__Extrait__

....................

Mardi 4 octobre 1887
Lettre d'Alphonse Milne-Edwards (Paris) à sa nièce Marie Mertzdorff, épouse de Marcel de Fréville (au bord du lac de Lucerne en Suisse)
4 Octobre[1]
Chère fille
Merci de ta petite fleur bleue, je la reconnais bien cette petite habitante des montagnes que j’ai tant de fois trouvée dans mes pérégrinations ; maintenant c’est en prenant le chemin de fer que l’on va faire des bouquets de plantes alpestres ! et bientôt il y aura une ficelle[2] pour le mont blanc. « Le rêve de Tartarin »[3] se réalisera au XXe siècle et toutes les crevasses, tous les précipices seront capitonnés et garnis de ressorts élastiques. Il faudra plus d’efforts pour une promenade sur le lac que pour une ascension et, dans mes vieux jours, je me confierai aux bras vigoureux de Robert[4] et de Charles pour naviguer sur les eaux de la Suisse. Jeanne sera chargée de tenir la barre et Marie Thérèse restera en observation sur l’avant pour signaler les écueils ! Je me serais fait une fête de voir le petit équipage à l’œuvre et la description que tu me fais de ce petit voyage nautique me donne bien des regrets de n’être pas des vôtres.

....................

__Entrées fournies__
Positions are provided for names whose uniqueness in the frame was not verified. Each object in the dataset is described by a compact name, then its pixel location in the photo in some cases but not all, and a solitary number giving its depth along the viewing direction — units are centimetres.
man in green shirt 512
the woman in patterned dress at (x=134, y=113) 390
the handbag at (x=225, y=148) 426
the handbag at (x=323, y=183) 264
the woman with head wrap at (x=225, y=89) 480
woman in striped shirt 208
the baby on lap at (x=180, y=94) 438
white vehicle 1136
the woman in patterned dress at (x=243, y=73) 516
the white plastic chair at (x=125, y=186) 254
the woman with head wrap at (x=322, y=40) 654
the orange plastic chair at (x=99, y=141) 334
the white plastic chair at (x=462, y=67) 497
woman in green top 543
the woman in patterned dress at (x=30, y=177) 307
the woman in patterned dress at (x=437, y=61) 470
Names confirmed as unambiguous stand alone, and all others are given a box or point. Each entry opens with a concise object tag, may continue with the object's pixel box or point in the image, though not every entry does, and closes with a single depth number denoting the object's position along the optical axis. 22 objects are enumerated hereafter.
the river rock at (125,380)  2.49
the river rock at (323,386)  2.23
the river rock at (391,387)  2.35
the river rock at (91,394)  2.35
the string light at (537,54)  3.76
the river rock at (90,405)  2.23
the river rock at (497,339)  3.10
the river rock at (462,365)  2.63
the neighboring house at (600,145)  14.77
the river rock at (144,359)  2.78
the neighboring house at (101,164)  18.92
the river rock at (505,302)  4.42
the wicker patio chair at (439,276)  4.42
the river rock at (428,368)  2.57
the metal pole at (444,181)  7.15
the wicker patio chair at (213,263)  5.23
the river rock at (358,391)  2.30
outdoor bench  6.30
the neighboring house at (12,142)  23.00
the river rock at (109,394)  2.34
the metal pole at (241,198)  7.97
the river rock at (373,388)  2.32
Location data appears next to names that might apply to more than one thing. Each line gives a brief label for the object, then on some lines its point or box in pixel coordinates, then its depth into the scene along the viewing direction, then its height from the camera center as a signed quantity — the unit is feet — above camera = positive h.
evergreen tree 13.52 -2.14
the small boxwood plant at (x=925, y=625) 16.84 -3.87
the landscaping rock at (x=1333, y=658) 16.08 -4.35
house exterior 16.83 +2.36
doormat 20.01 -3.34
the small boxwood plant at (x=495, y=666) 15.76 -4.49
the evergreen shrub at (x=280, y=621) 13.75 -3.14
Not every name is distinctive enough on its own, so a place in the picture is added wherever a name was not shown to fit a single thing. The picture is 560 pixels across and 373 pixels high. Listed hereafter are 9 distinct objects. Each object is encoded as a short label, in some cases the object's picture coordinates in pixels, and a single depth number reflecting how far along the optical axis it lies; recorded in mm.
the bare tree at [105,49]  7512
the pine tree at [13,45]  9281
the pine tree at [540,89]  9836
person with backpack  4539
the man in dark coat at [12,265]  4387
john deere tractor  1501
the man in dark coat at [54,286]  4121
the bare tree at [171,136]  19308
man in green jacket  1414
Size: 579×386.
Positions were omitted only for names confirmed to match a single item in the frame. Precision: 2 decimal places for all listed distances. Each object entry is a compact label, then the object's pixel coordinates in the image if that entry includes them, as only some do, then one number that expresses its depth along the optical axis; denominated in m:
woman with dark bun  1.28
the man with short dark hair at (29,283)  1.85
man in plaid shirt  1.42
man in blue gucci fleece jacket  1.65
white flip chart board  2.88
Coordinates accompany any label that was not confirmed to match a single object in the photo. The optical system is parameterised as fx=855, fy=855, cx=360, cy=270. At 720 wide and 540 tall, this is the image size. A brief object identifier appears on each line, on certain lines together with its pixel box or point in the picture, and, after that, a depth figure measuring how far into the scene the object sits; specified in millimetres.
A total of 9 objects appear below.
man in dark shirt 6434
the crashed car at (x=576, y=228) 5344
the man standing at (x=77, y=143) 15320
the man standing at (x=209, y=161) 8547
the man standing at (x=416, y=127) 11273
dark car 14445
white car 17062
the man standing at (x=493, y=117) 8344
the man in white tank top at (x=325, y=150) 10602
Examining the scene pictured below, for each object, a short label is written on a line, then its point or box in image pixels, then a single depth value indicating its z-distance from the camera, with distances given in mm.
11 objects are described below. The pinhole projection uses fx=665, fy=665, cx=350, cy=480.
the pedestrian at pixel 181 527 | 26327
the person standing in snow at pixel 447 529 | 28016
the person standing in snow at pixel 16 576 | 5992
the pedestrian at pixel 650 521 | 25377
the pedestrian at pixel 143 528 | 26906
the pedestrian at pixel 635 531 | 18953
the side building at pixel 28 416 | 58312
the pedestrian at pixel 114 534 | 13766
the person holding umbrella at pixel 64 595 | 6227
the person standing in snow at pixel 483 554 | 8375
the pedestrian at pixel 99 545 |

....................

__À faire__
a: Transcris le passage de la lettre qui va de « Mardi 4 octobre » à « Lucerne en Suisse) ».
b: Réponds à ces questions sur la lettre :
(i) Qui sera chargée de tenir la barre ?
(ii) Pour quelle montagne est-il prévu qu'il y ait bientôt une ficelle ?
(iii) Que fera Marie Thérèse pendant la navigation ?
Les entrées proviennent d'une autre source.

__Résultats par tâche__
a:
Mardi 4 octobre 1887
Lettre d'Alphonse Milne-Edwards (Paris) à sa nièce Marie Mertzdorff, épouse de Marcel de Fréville (au bord du lac de Lucerne en Suisse)

b:
(i) Jeanne.
(ii) Le mont blanc.
(iii) Elle restera en observation sur l'avant pour signaler les écueils.